= Livestock keepers' rights =

Livestock Keepers' Rights are a bundle of rights that would support the survival of small-scale livestock keepers such as pastoralists, smallholders and family farms in a general policy environment that favours large-scale industrial modes of livestock production. In the context of the current anti-livestock agenda and the claim by commercial interests that livestock will be eliminated by 2035, they are gaining added traction.

The term "Livestock Keepers' Rights" was coined during the World Food Summit in 2002 by civil society attending the Forum for Food Sovereignty to flag the role of livestock keepers in animal genetic resource management. It alluded to "Farmers' Rights" as known from the International Treaty on Plant Genetic Resources for Food and Agriculture that had been recently concluded.

== Background ==

Between 2003 and 2007, a large number of grassroots consultations were carried out by and with livestock-keeping communities to define the term more closely. These consultations took place in Kenya ("Karen Commitment"), India, Italy ("Bellagio Brief") and Ethiopia ("Addis Résumé") and involved about 500 representatives of livestock keeping communities from Africa, Asia, Latin America and Europe. They identified 7 cornerstones of "Livestock Keepers' Rights" that would enable livestock keepers to continue playing their role as guardians of biological diversity.

During this process, Livestock Keepers’ Rights were elaborated into a much more comprehensive concept than Farmers’ Rights. Rather than representing legal rights, they correspond to development principles that would help livestock keepers continue to conserve biodiversity and animal genetic resources.

== Principles and Rights ==
During a workshop with legal experts held in Kalk Bay, South Africa in December 2008, the rights were further refined and subdivided into principles and rights:

Principle 1: Livestock Keepers are creators of breeds and custodians of animal genetic resources for food and agriculture.

Principle 2: Livestock Keepers and the sustainable use of traditional breeds are dependent on the conservation of their respective ecosystems.

Principle 3: Traditional breeds represent collective property, products of indigenous knowledge and cultural expression of Livestock Keepers.

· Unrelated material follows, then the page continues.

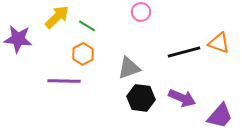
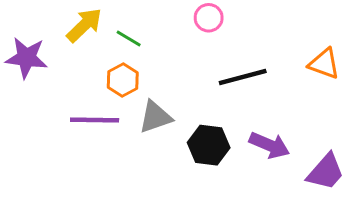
black line: (184, 52) -> (243, 77), moved
gray triangle: (129, 68) -> (155, 117), moved

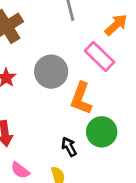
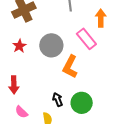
orange arrow: (116, 25) -> (101, 18), turned -54
green circle: (102, 132) -> (82, 103), moved

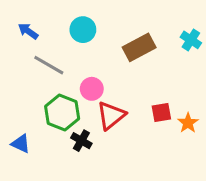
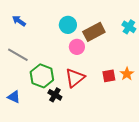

Based on these principles articulated and implicit in existing legal instruments and international agreements, Livestock Keepers from traditional livestock keeping communities and/or adhering to ecological principles of animal production, shall be given the following Livestock Keepers' Rights:

1. Livestock Keepers have the right to make breeding decisions and breed the breeds they maintain.
2. Livestock Keepers shall have the right to participate in policy formulation and implementation processes on animal genetic resources for food and agriculture.
3. Livestock Keepers shall have the right to appropriate training and capacity building and equal access to relevant services enabling and supporting them to raise livestock and to better process and market their products.
4. Livestock Keepers shall have the right to participate in the identification of research needs and research design with respect to their genetic resources, as is mandated by the principle of Prior Informed Consent.
5. Livestock Keepers shall have the right to effectively access information on issues related to their local breeds and livestock diversity.

== Declaration on Rights ==

The workshop also resulted in a Declaration on Livestock Keepers Rights that references the individual principles and rights to existing international legal frameworks such as the UN Convention on Biological Diversity, the United Nations Convention to Combat Desertification, the Global Plan of Action for Animal Genetic Resources and the Interlaken Declaration on Animal Genetic Resources, as well as the Universal Declaration of Human Rights, the International Covenant on Economic, Social and Cultural Rights, the United Nations Declaration on the Rights of Indigenous Peoples, the Convention on the Protection and Promotion of the Diversity of Cultural Expressions, the convention (No. 169) concerning Indigenous and Tribal Peoples in Independent Countries, the Declaration on the Rights of Persons Belonging to National or Ethnic, Religious and Linguistic Minorities, and other pertinent legal agreements.

The Declaration on Livestock Keepers’ Rights was signed by a large number of individuals and organizations. At an International Technical Expert Workshop on Access and Benefit Sharing in Animal Genetic Resources for Food and Agriculture, that was held in Wageningen in the Netherlands from 8–10 December 2010, it was decided that Livestock Keepers’ Rights should be addressed. At another workshop on rights to animal genetic resources that was held in Bern (Switzerland) on 20 June 2011, Livestock Keepers’ Rights were contrasted with Animal Breeders Rights. In July 2011, at a side-event during the 13th session of the Commission on Genetic Resources for Food and Agriculture (CGRFA) held at FAO in Rome, the concept of Livestock Keepers' Rights was introduced and supported by government officials.